# Warmest Winter Tall Boots



## arrowattack09 (Jul 10, 2012)

I am looking for recommendations on winter tall boots. Any price range is fine- my main concern is that my feet are warm. Thank you for all suggestions!
_Posted via Mobile Device_


----------



## boots (Jan 16, 2012)

A friend got a pair of insulated boots by Dublin that she is liking this winter. She got the Dublin River Plaid boots. But, still, if it is below zero and she has several to ride she says she will put on the battery heated socks. We all do.

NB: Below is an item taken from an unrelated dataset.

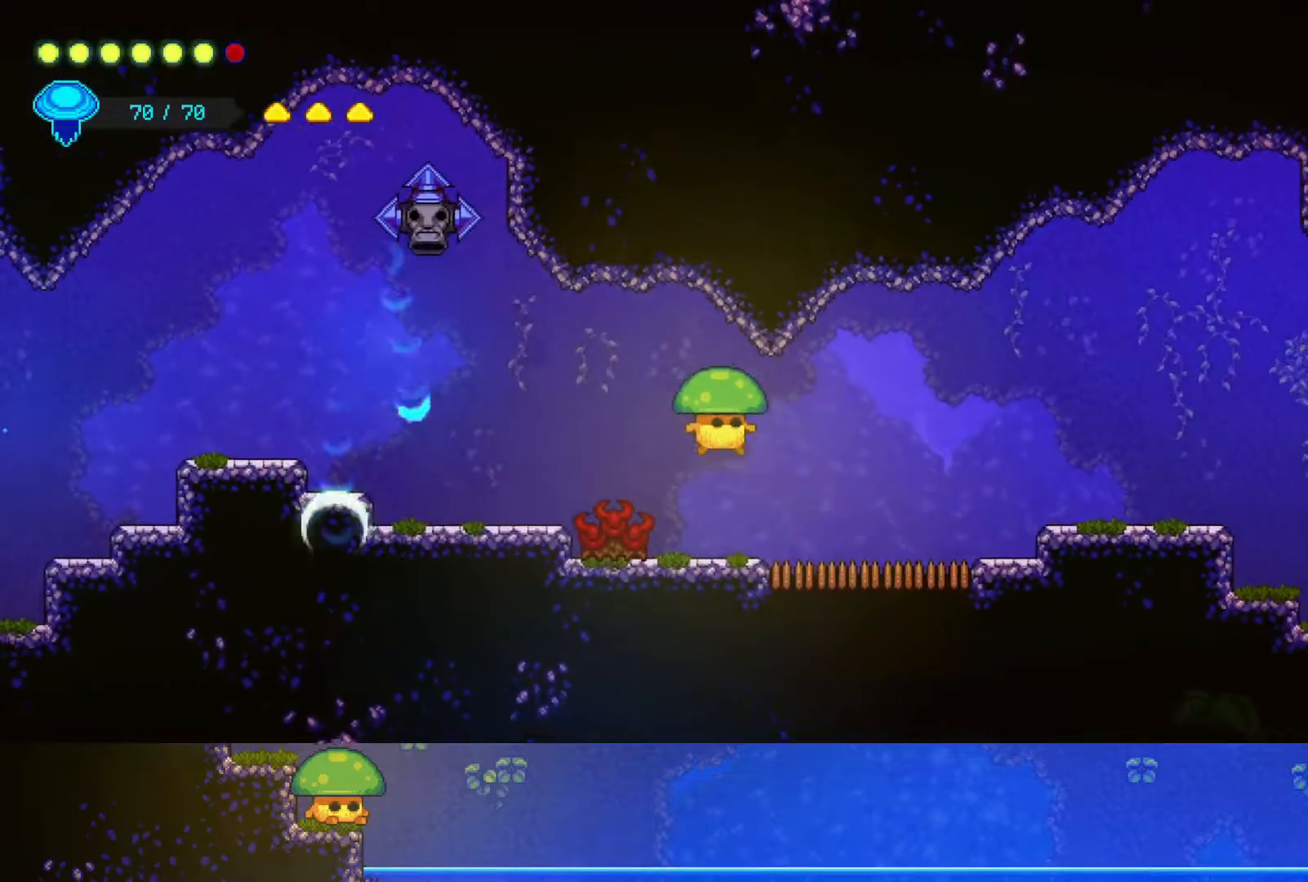
{"buttons": [], "left_stick": "down-right", "right_stick": "center", "events": [[150, "SQUARE", "down"], [250, "SQUARE", "up"]]}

I was looking at their Medway boot with a thinsulate lining.


----------



## waresbear (Jun 18, 2011)

I stay out for about 3 hours in -15c weather, no thick socks just zocks as I always wear. I found winter tall boots under $100, Auken is the brand name, they are for cold weather only, your feet will sweat if it's not super cold out. http://greenhawk.com/wdItemDesc.asp?strilhID=web&strmdNumber=DRB7893&stricSKU=DRB7893


----------



## boots (Jan 16, 2012)

waresbear said:


> I stay out for about 3 hours in -15c weather, no thick socks just zocks as I always wear. I found winter tall boots under $100, Auken is the brand name, they are for cold weather only, your feet will sweat if it's not super cold out. Auken Whistler Winter Tall Boots | DRB7893 | Greenhawk


Interesting! Thanks for telling us about them.


----------



## arrowattack09 (Jul 10, 2012)

Thank you for the suggestions!


----------



## khorses23 (Jan 22, 2015)

either bogs or muckboots (thats the brand). those are the two most common in my area and there very warm!


----------



## ChitChatChet (Sep 9, 2013)

Bogs or Muck boots.

Much boots are cheaper.


----------



## Chaz80 (Sep 29, 2015)

Hi I bought a pair of toggi quest boots and my feet stay nice and warm in them they also keep my legs warm. I paid £90 for them and so far they are fab.and you can also ride in them so you don't have to change bootsand they have stretchy calves which I had problems finding long yard boots to fit but these are great and waterproof!


----------



## Jan1975 (Sep 7, 2015)

So far, I've been just fine with regular boots + smart wool socks. Granted it hasn't dropped into the single digits yet!


----------



## Allison Finch (Oct 21, 2009)

One thing I look for is a boot that is warm, but still able to fit SAFELY in a stirrup. Too much "tread" on the sole might increase the danger of hanging up in the etirrup.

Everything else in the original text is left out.